Minutes:
(1) Representatives from the Patient and Public Involvement Fora and others were invited to ask questions and highlight issues in relation to mental health services. The Committee heard from Mrs Epps and Mrs Witherden (PPIF representatives), Mr Wanstall (East Kent Mental Health Carers’ Forum), Mr Wright (Sevenoaks RETHINK Support Group), Ms Leonard (Sevenoaks MIND), Ms Chesher (Maidstone MIND) and Ms Morland. A number of points were made, including the following:-
(a) In relation to the out-of-hours services for emergencies that fell short of the level of crisis needed to trigger CRHT intervention, these services were not felt to be adequate. Professionals should be available to attend if needed. It was extremely difficult in many cases to get a mentally ill person to attend A&E. It was necessary for the services when required to come to the client.
(b) An assurance was given by NHS colleagues that out-of-hours services would be made as accessible as possible, through all the various pathways that existed.
(c) A comparison was drawn between the way that the Health Service responded to a mental health crisis situation compared to a physical emergency. It was started that someone with, for example, a heart attack on a Saturday evening would be in hospital within a short period of time being cared for – whereas if somebody had a psychotic episode, the route to hospital was difficult and convoluted, and it could often take days to get appropriate care.
(d) There was a perception amongst carers that when a person was psychologically ill, it was often necessary for them to hit “rock bottom” before any help was available and that services tended to be reactive rather than proactive. Often the carer’s experience of getting a loved one into hospital was fraught with problems, whatever the route they took. The existence of nine separate pathways into hospital was not necessarily a good thing – a “one-stop shop” approach would actually be more effective, it was suggested.
(e) The view was expressed that front-line community mental health services were not operating as they should be and that they were not performing to very high standards; but it was hoped that this would improve.
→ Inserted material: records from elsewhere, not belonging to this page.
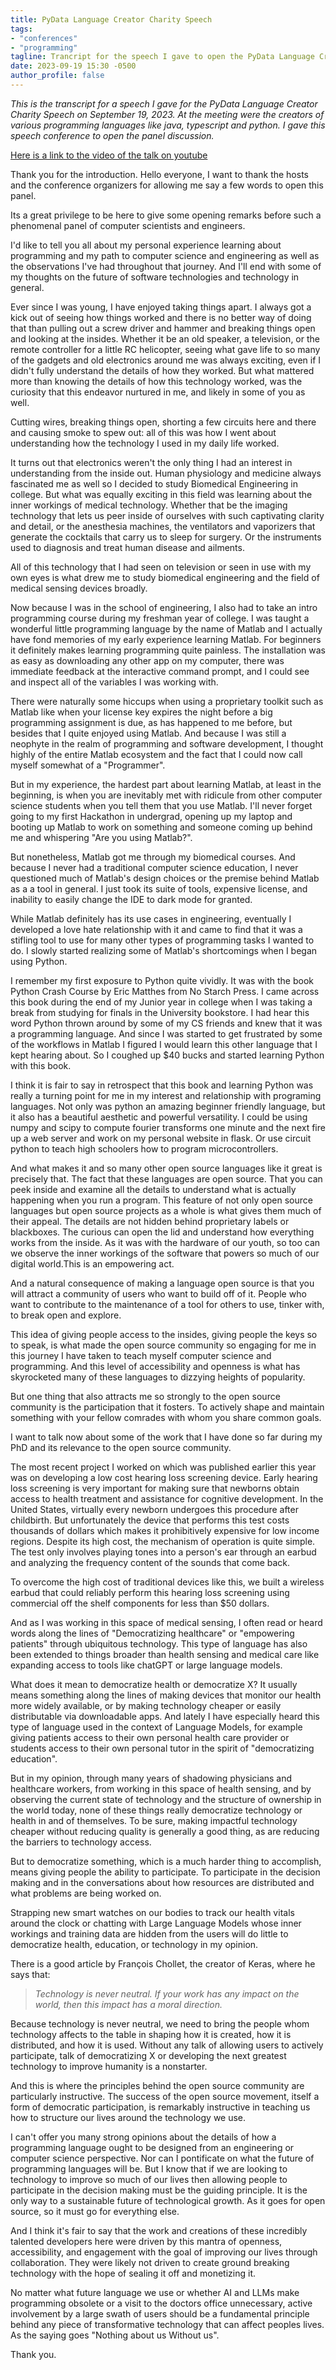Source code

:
 ```yaml
---
title: PyData Language Creator Charity Speech 
tags:
- "conferences"
- "programming"
tagline: Trancript for the speech I gave to open the PyData Language Creator Charity Panel in Seattle
date: 2023-09-19 15:30 -0500
author_profile: false
---
```


*This is the transcript for a speech I gave for the PyData Language Creator Charity Speech on September 19, 2023. At the meeting were the creators of various programming languages like java, typescript and python. I gave this speech conference to open the panel discussion.*

[Here is a link to the video of the talk on youtube](https://youtu.be/r6m4QK7M7TU?si=X7gGwm8yzogMKppv)

Thank you for the introduction. Hello everyone, I want to thank the hosts and the conference organizers for allowing me say a few words to open this panel. 

Its a great privilege to be here to give some opening remarks before such a phenomenal panel of computer scientists and engineers. 

I'd like to tell you all about my personal experience learning about programming and my path to computer science and engineering as well as the observations I've had throughout that journey. And I'll end with some of my thoughts on the future of software technologies and technology in general. 

Ever since I was young, I have enjoyed taking things apart. I always got a kick out of seeing how things worked and there is no better way of doing that than pulling out a screw driver and hammer and breaking things open and looking at the insides. Whether it be an old speaker, a television, or the remote controller for a little RC helicopter, seeing what gave life to so many of the gadgets and old electronics around me was always exciting, even if I didn't fully understand the details of how they worked. But what mattered more than knowing the details of how this technology worked, was the curiosity that this endeavor nurtured in me, and likely in some of you as well.

Cutting wires, breaking things open, shorting a few circuits here and there and causing smoke to spew out: all of this was how I went about understanding how the technology I used in my daily life worked. 

It turns out that electronics weren't the only thing I had an interest in understanding from the inside out. Human physiology and medicine always fascinated me as well so I decided to study Biomedical Engineering in college. But what was equally exciting in this field was learning about the inner workings of medical technology. Whether that be the imaging technology that lets us peer inside of ourselves with such captivating clarity and detail, or the anesthesia machines, the ventilators and vaporizers that generate the cocktails that carry us to sleep for surgery. Or the instruments used to diagnosis and treat human disease and ailments. 

All of this technology that I had seen on television or seen in use with my own eyes is what drew me to study biomedical engineering and the field of medical sensing devices broadly.

Now because I was in the school of engineering, I also had to take an intro programming course during my freshman year of college. I was taught a wonderful little programming language by the name of Matlab and I actually have fond memories of my early experience learning Matlab. For beginners it definitely makes learning programming quite painless. The installation was as easy as downloading any other app on my computer, there was immediate feedback at the interactive command prompt, and I could see and inspect all of the variables I was working with.

There were naturally some hiccups when using a proprietary toolkit such as Matlab like when your license key expires the night before a big programming assignment is due, as has happened to me before, but besides that I quite enjoyed using Matlab. And because I was still a neophyte in the realm of programming and software development, I thought highly of the entire Matlab ecosystem and the fact that I could now call myself somewhat of a "Programmer". 

But in my experience, the hardest part about learning Matlab, at least in the beginning, is when you are inevitably met with ridicule from other computer science students when you tell them that you use Matlab. I'll never forget going to my first Hackathon in undergrad, opening up my laptop and booting up Matlab to work on something and someone coming up behind me and whispering "Are you using Matlab?".

But nonetheless, Matlab got me through my biomedical courses. And because I never had a traditional computer science education, I never questioned much of Matlab's design choices or the premise behind Matlab as a a tool in general. I just took its suite of tools, expensive license, and inability to easily change the IDE to dark mode for granted. 

While Matlab definitely has its use cases in engineering, eventually I developed a love hate relationship with it and came to find that it was a stifling tool to use for many other types of programming tasks I wanted to do. I slowly started realizing some of Matlab's shortcomings when I began using Python. 

I remember my first exposure to Python quite vividly. It was with the book Python Crash Course by Eric Matthes from No Starch Press. I came across this book during the end of my Junior year in college when I was taking a break from studying for finals in the University bookstore. I had hear this word Python thrown around by some of my CS friends and knew that it was a programming language. And since I was started to get frustrated by some of the workflows in Matlab I figured I would learn this other language that I kept hearing about. So I coughed up $40 bucks and started learning Python with this book. 

I think it is fair to say in retrospect that this book and learning Python was really a turning point for me in my interest and relationship with programing languages. Not only was python an amazing beginner friendly language, but it also has a beautiful aesthetic and powerful versatility. I could be using numpy and scipy to compute fourier transforms one minute and the next fire up a web server and work on my personal website in flask. Or use circuit python to teach high schoolers how to program microcontrollers. 

And what makes it and so many other open source languages like it great is precisely that. The fact that these languages are open source. That you can peek inside and examine all the details to understand what is actually happening when you run a program. This feature of not only open source languages but open source projects as a whole is what gives them much of their appeal. The details are not hidden behind proprietary labels or blackboxes. The curious can open the lid and understand how everything works from the inside. As it was with the hardware of our youth, so too can we observe the inner workings of the software that powers so much of our digital world.This is an empowering act.  

And a natural consequence of making a language open source is that you will attract a community of users who want to build off of it. People who want to contribute to the maintenance of a tool for others to use, tinker with, to break open and explore. 

This idea of giving people access to the insides, giving people the keys so to speak, is what made the open source community so engaging for me in this journey I have taken to teach myself computer science and programming. And this level of accessibility and openness is what has skyrocketed many of these languages to dizzying heights of popularity. 

But one thing that also attracts me so strongly to the open source community is the participation that it fosters. To actively shape and maintain something with your fellow comrades with whom you share common goals. 

I want to talk now about some of the work that I have done so far during my PhD and its relevance to the open source community.

The most recent project I worked on which was published earlier this year was on developing a low cost hearing loss screening device. Early hearing loss screening is very important for making sure that newborns obtain access to health treatment and assistance for cognitive development. In the United States, virtually every newborn undergoes this procedure after childbirth. But unfortunately the device that performs this test costs thousands of dollars which makes it prohibitively expensive for low income regions. Despite its high cost, the mechanism of operation is quite simple. The test only involves playing tones into a person's ear through an earbud and analyzing the frequency content of the sounds that come back. 

To overcome the high cost of traditional devices like this, we built a wireless earbud that could reliably perform this hearing loss screening using commercial off the shelf components for less than $50 dollars. 

And as I was working in this space of medical sensing, I often read or heard words along the lines of "Democratizing healthcare" or "empowering patients" through ubiquitous technology. This type of language has also been extended to things broader than health sensing and medical care like expanding access to tools like chatGPT or large language models.

What does it mean to democratize health or democratize X?  It usually means something along the lines of making devices that monitor our health more widely available, or by making technology cheaper or easily distributable via downloadable apps. And lately I have especially heard this type of language used in the context of Language Models, for example giving patients access to their own personal health care provider or students access to their own personal tutor in the spirit of "democratizing education".  

But in my opinion, through many years of shadowing physicians and healthcare workers, from working in this space of health sensing, and by observing the current state of technology and the structure of ownership in the world today, none of these things really democratize technology or health in and of themselves. To be sure, making impactful technology cheaper without reducing quality is generally a good thing, as are reducing the barriers to technology access.

But to democratize something, which is a much harder thing to accomplish, means giving people the ability to participate. To participate in the decision making and in the conversations about how resources are distributed and what problems are being worked on. 

Strapping new smart watches on our bodies to track our health vitals around the clock or chatting with Large Language Models whose inner workings and training data are hidden from the users will do little to democratize health, education, or technology in my opinion. 

There is a good article by François Chollet, the creator of Keras, where he says that: 
>*Technology is never neutral. If your work has any impact on the world, then this impact has a moral direction.* 

Because technology is never neutral, we need to bring the people whom technology affects to the table in shaping how it is created, how it is distributed, and how it is used. Without any talk of allowing users to actively participate, talk of democratizing X or developing the next greatest technology to improve humanity is a nonstarter.  

And this is where the principles behind the open source community are particularly instructive. The success of the open source movement, itself a form of democratic participation, is remarkably instructive in teaching us how to structure our lives around the technology we use.

I can't offer you many strong opinions about the details of how a programming language ought to be designed from an engineering or computer science perspective. Nor can I pontificate on what the future of programming languages will be. But I know that if we are looking to technology to improve so much of our lives then allowing people to participate in the decision making must be the guiding principle. It is the only way to a sustainable future of technological growth. As it goes for open source, so it must go for everything else.

And I think it's fair to say that the work and creations of these incredibly talented developers here were driven by this mantra of openness, accessibility, and engagement with the goal of improving our lives through collaboration. They were likely not driven to create ground breaking technology with the hope of sealing it off and monetizing it. 

No matter what future language we use or whether AI and LLMs make programming obsolete or a visit to the doctors office unnecessary, active involvement by a large swath of users should be a fundamental principle behind any piece of transformative technology that can affect peoples lives. As the saying goes "Nothing about us Without us". 

Thank you.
(f) Reference was made to the issue of young carers caring for mentally ill relatives and the importance of these carers being assisted and supported by social care services. Mr Mills referred to the strategy for young carers “Invisible People”. He stated that the Children’s Trust would be working to make sure there was good awareness in schools of pupils who were young carers. The Trust would also make sure that, when somebody was identified with mental health problems, the children in the wider extended family who provided support got an assessment if necessary.
(g) The importance of talking therapies was emphasised and an apparent lack of provision in the Medway area was mentioned.
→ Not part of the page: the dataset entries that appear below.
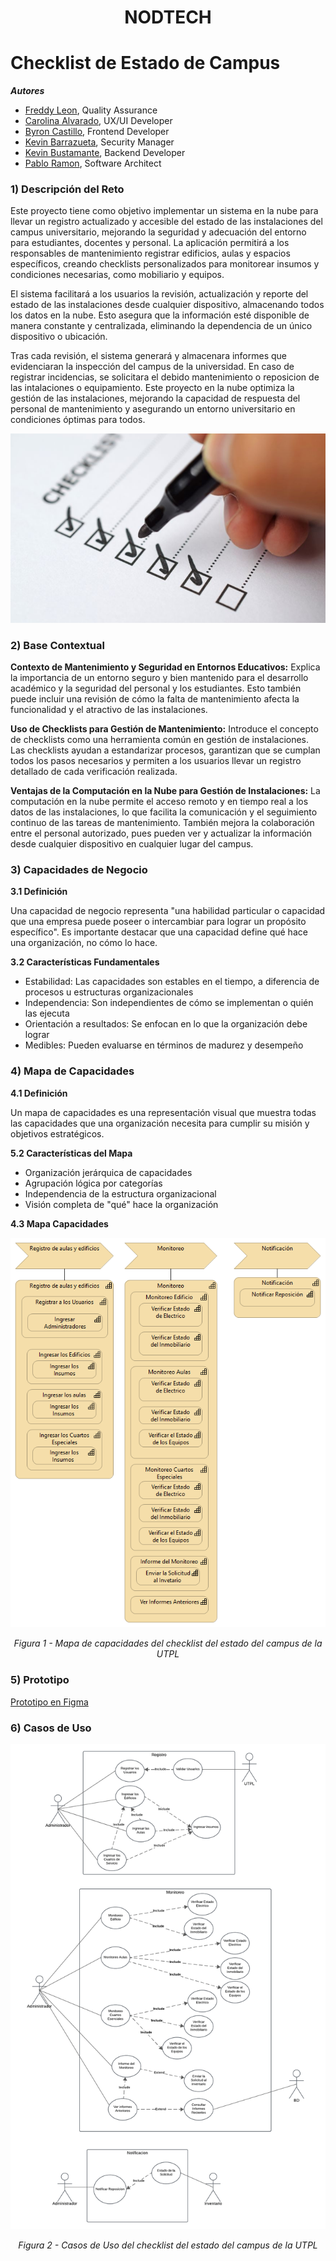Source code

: <h1 align="center"> NODTECH </center></h1>
<p align="center">
</p>

<h1> Checklist de Estado de Campus </center></h1>

**_Autores_**
+ [Freddy Leon](https://github.com/Freddyleonn16), Quality Assurance
+ [Carolina Alvarado](https://github.com/carolaljime21), UX/UI Developer
+ [Byron Castillo](https://github.com/ByronCast09), Frontend Developer
+ [Kevin Barrazueta](https://github.com/0KevinB), Security Manager
+ [Kevin Bustamante](https://github.com/Kevin0232), Backend Developer
+ [Pablo Ramon](https://github.com/Pablo-26), Software Architect

### 1) Descripción del Reto

Este proyecto tiene como objetivo implementar un sistema en la nube para llevar un registro actualizado y accesible del estado de las instalaciones del campus universitario, mejorando la seguridad y adecuación del entorno para estudiantes, docentes y personal. La aplicación permitirá a los responsables de mantenimiento registrar edificios, aulas y espacios específicos, creando checklists personalizados para monitorear insumos y condiciones necesarias, como mobiliario y equipos.

El sistema facilitará a los usuarios la revisión, actualización y reporte del estado de las instalaciones desde cualquier dispositivo, almacenando todos los datos en la nube. Esto asegura que la información esté disponible de manera constante y centralizada, eliminando la dependencia de un único dispositivo o ubicación.

Tras cada revisión, el sistema generará y almacenara informes que evidenciaran la inspección del campus de la universidad. En caso de registrar incidencias, se solicitara el debido mantenimiento o reposicion de las intalaciones o equipamiento. Este proyecto en la nube optimiza la gestión de las instalaciones, mejorando la capacidad de respuesta del personal de mantenimiento y asegurando un entorno universitario en condiciones óptimas para todos.


<p align="center">
  <img src="Imagenes/checklist-de-un-evento.jpg" alt="Mapa de Capacidades">
</p>

### 2) Base Contextual

**Contexto de Mantenimiento y Seguridad en Entornos Educativos:** Explica la importancia de un entorno seguro y bien mantenido para el desarrollo académico y la seguridad del personal y los estudiantes. Esto también puede incluir una revisión de cómo la falta de mantenimiento afecta la funcionalidad y el atractivo de las instalaciones.

**Uso de Checklists para Gestión de Mantenimiento:** Introduce el concepto de checklists como una herramienta común en gestión de instalaciones. Las checklists ayudan a estandarizar procesos, garantizan que se cumplan todos los pasos necesarios y permiten a los usuarios llevar un registro detallado de cada verificación realizada.

**Ventajas de la Computación en la Nube para Gestión de Instalaciones:** La computación en la nube permite el acceso remoto y en tiempo real a los datos de las instalaciones, lo que facilita la comunicación y el seguimiento continuo de las tareas de mantenimiento. También mejora la colaboración entre el personal autorizado, pues pueden ver y actualizar la información desde cualquier dispositivo en cualquier lugar del campus.

### 3) Capacidades de Negocio

**3.1 Definición**

Una capacidad de negocio representa "una habilidad particular o capacidad que una empresa puede poseer o intercambiar para lograr un propósito específico". Es importante destacar que una capacidad define qué hace una organización, no cómo lo hace.

**3.2 Características Fundamentales**

- Estabilidad: Las capacidades son estables en el tiempo, a diferencia de procesos u estructuras organizacionales
- Independencia: Son independientes de cómo se implementan o quién las ejecuta
- Orientación a resultados: Se enfocan en lo que la organización debe lograr
- Medibles: Pueden evaluarse en términos de madurez y desempeño

### 4) Mapa de Capacidades

**4.1 Definición**

Un mapa de capacidades es una representación visual que muestra todas las capacidades que una organización necesita para cumplir su misión y objetivos estratégicos.

**5.2 Características del Mapa**

- Organización jerárquica de capacidades
- Agrupación lógica por categorías
- Independencia de la estructura organizacional
- Visión completa de "qué" hace la organización

**4.3 Mapa Capacidades**

<p align="center">
  <img src="Mapa%20de%20Capacidades/MapaCapacidades2.png" alt="Mapa de Capacidades">
</p>

<p align="center">
  <i>
  Figura 1 - Mapa de capacidades del checklist del estado del campus de la UTPL <br/>
  </i>
</p>

### 5) Prototipo

[Prototipo en Figma](https://www.figma.com/proto/qfBDe3dvxPt1WmxA9wJMcJ/CheckList-Campus---Prototipo?node-id=10-19&node-type=canvas&t=pJ2V16c24miJ6MCF-1&scaling=scale-down&content-scaling=fixed&page-id=10%3A18&starting-point-node-id=10%3A19)

### 6) Casos de Uso

![Mapa de Capacidades](Casos%20de%20Uso/CUv2.png)

<p align="center">
  <i>
  Figura 2 - Casos de Uso del checklist del estado del campus de la UTPL <br/>
  </i>
</p>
(h) The health and safety implications of lone ambulance staff attending a call-out relating to a person with mental health issues were raised.
(i) In relation to the role of CRHT services, NHS colleagues stated that these services were fundamentally about avoiding hospitalisation. There was a lot of confusion amongst carers and service users about the role of the CRHT and the assistance they were able to provide in crisis situations.
(j) It was stated to be important that the rights of carer and service-user representatives should be recognised.
(k) Responding to a question about bed numbers, Mr Millar said that the Partnership Trust had 46 wards in total and promised to make available to the Committee a full beds schedule.
(l) A PPIF representative raised the issue of adverse consequences for carers if they criticised services.
(m) The often long and drawn-out process of trying to get someone with severe mental health problems “sectioned” was highlighted. A multiplicity of agencies were involved and they needed to work together to achieve a quick, speedy and satisfactory outcome. One of the issues was that the police in these situations would only attend when they had resources available. It was important that colleagues in the Health Service engaged with the police and ambulance service to ensure that adequate assistance was given by the police when it was required.
(n) Ms Kavanagh confirmed that, at the South East Coastal Ambulance Trust meeting on 21 January 2008, the availability of appropriate transport for mental health service users was to be raised.
(o) The issue of inconsistency in the provision of Care Plans was raised.
(2) The Overview, Scrutiny and Localism Manager invited PPIF colleagues to share with Health Overview and Scrutiny Members their submissions to the Healthcare Commission for the Annual Health Check. He thought the Committee would find this extremely helpful.
(3) The Chairman thanked Health Service colleagues and the representatives of PPIF and Mental Health support organisations for attending.